Notes on building an internal community: Faces of web3 case study
What it means to be an operations manager at an early stage company.
If community building brings people together for a shared purpose, then what greater community is there than the company?
At Faces of web3, my job as CEO was “do whatever it takes to help the company scale”. I got this from Patrick McKenzie, even before I knew what that would mean in practice.
Our goal at Fow3 was to onboard creators to the world of Web3 and promote the discovery of creators from diverse communities. We also wanted to work in a somewhat decentralised manner, although this didn’t last long.
To achieve our goal, we broke up into 4 teams: The content team, the social media team, the product team and project management.
The social media team: The social media team was made up of Success, Florence and Great, three interns who were on a break from school and seeking opportunities to develop their skills and earn income. They had a simple task: to be our eyes and ears on all platforms and to make sure that whatever we published appeared on all of our socials; Facebook, Twitter, Instagram, and LinkedIn. Seni was in charge of this team.
Content team: Although I had started off publishing interviews and other essays by myself, I met with other friends collaborating in DAOs, and we split the effort. Our editor and writer Chidirim made sure we had whatever support was needed on the team, MJ wrote about DeFi because they were more knowledgeable, Funmi wrote about DAOs as they collaborated within Gitcoin at the time, and I would handle NFTs, interviews and other writing.
Product team: We observed that Twitter was insufficient for creators and didn't effectively support their media management and discoverability needs.

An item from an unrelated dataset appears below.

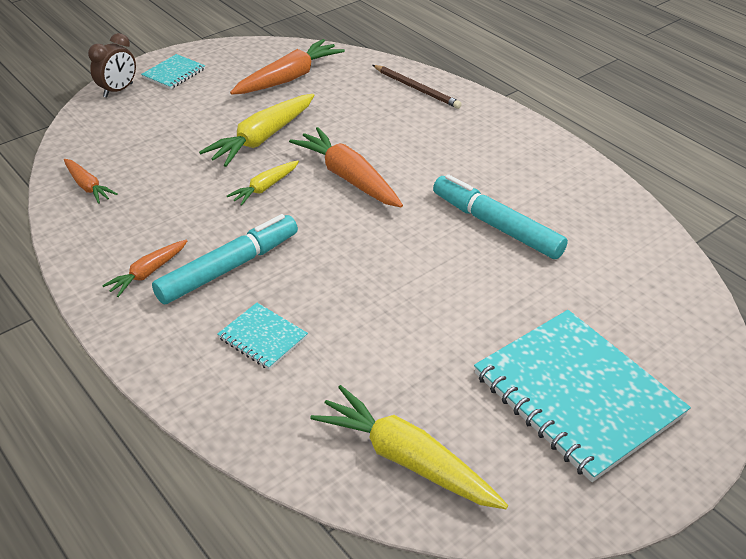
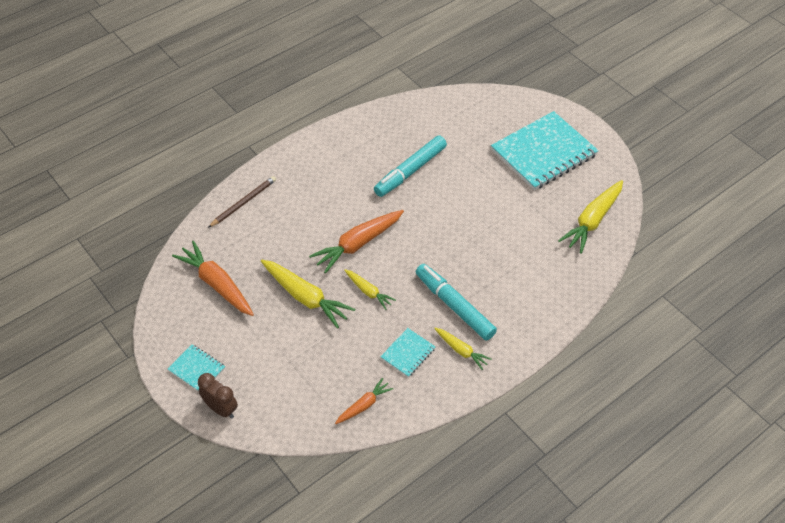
camera: 90 degrees left, 10 degrees up
orange carrot [102,240,187,297] -> yellow carrot [434,328,492,370]
turquoise notebook [218,303,308,370] -> turquoise notebook moved to [380,328,436,377]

To address this gap, the team included Seun our brand designer, David our CTO, Ayomikun our frontend developer and Aise our product designer, and set out to build a product specifically for creators.
From the start, I regarded Faces of web3 as an experiment; I had only one year> of working experience and wanted to build something that would exert me and expand my capacity for building.
Impact:
Goal: Onboard creators to the world of Web3 and promote the discovery of creators from underrepresented and diverse communities.
Result: Set a publishing cadence.
Result: Increase the number of subscribers to 2000 in Q2 2022.
Result: Increase the number of followers.
Result: Get some funding to validate our work.
In 6 months, we hadn’t met any of these goals. Inconsistency with publishing on our site and the content we were sharing on social was generic. I changed my title from project manager to operations manager, which expanded my function.
Here’s what I now know about the operations manager role.
The operations manager role holds more significance than the project manager role because while the project manager might manage only project deadlines, the operations manager manages the people, and the project and also sets the timelines.
Operations management and community management are the same roles, only the operations manager focuses on the internal community, and the community manager focuses on the external community.
The operations manager and the community manager role require the same skillsets: communication, empathy, listening skills, curiosity, problem-solving skills, project management, writing and management skills.
Unlike a community manager who focuses on building different communities such as communities of practice, interest, and product separately, the operations manager builds all three types of communities concurrently.
When the operations manager is bad at their job, the company suffers.
Back on track:
As Patrick McKenzie says of his time at Stripe “A well-operated early-stage startup should spend basically no time on things which aren’t either product or talking to customers. We spent ours mainly refining our internal operations.” He also says, “I will say that part of the work is doing the work, and part of the work is teaching the organization how to do the work. A major purpose of me spending an “economically irrational” amount of time working to improve one startup’s experience is to help maintain the organizational culture such that our newest employee understands that overwhelming support for startups is the default expectation.” The same is true for my work within Fow3, I needed to teach the organization how to do the work.
We needed to meet our goals and to do that, I had to:
Learn organizational design
Incentivize good work
Proactively communicate
Hold weekly learning sessions with each team
Learn to communicate successes to each team member
Learn to allocate work and make sure the team was working well together
Read wide
Practice relentless execution
Learn to document everything and to organize the documentation.
Results:
By Q4, we had increased the number of our followers to 800 from 500 in Q2 and Q3. We had more newsletters recommending our content thereby increasing our readership and we won a grant from Filecoin ($7000) and were in talks with the Tezos team for more grant allocation. We had launched our “Ownership economy cohort” course and community, and we successfully launched the Naijafloodaid campaign where we raised $5000 for communities affected by the 2022 flood in Nigeria. We also designed the UI for our social discovery web3 product
Conclusion:
Building and growing any community requires creativity, dedication, and persistence. By constantly staying in touch with my team, being intentional about building a cohesive team and listening to their needs, we were able to improve internally, which then directly impacted our business goals.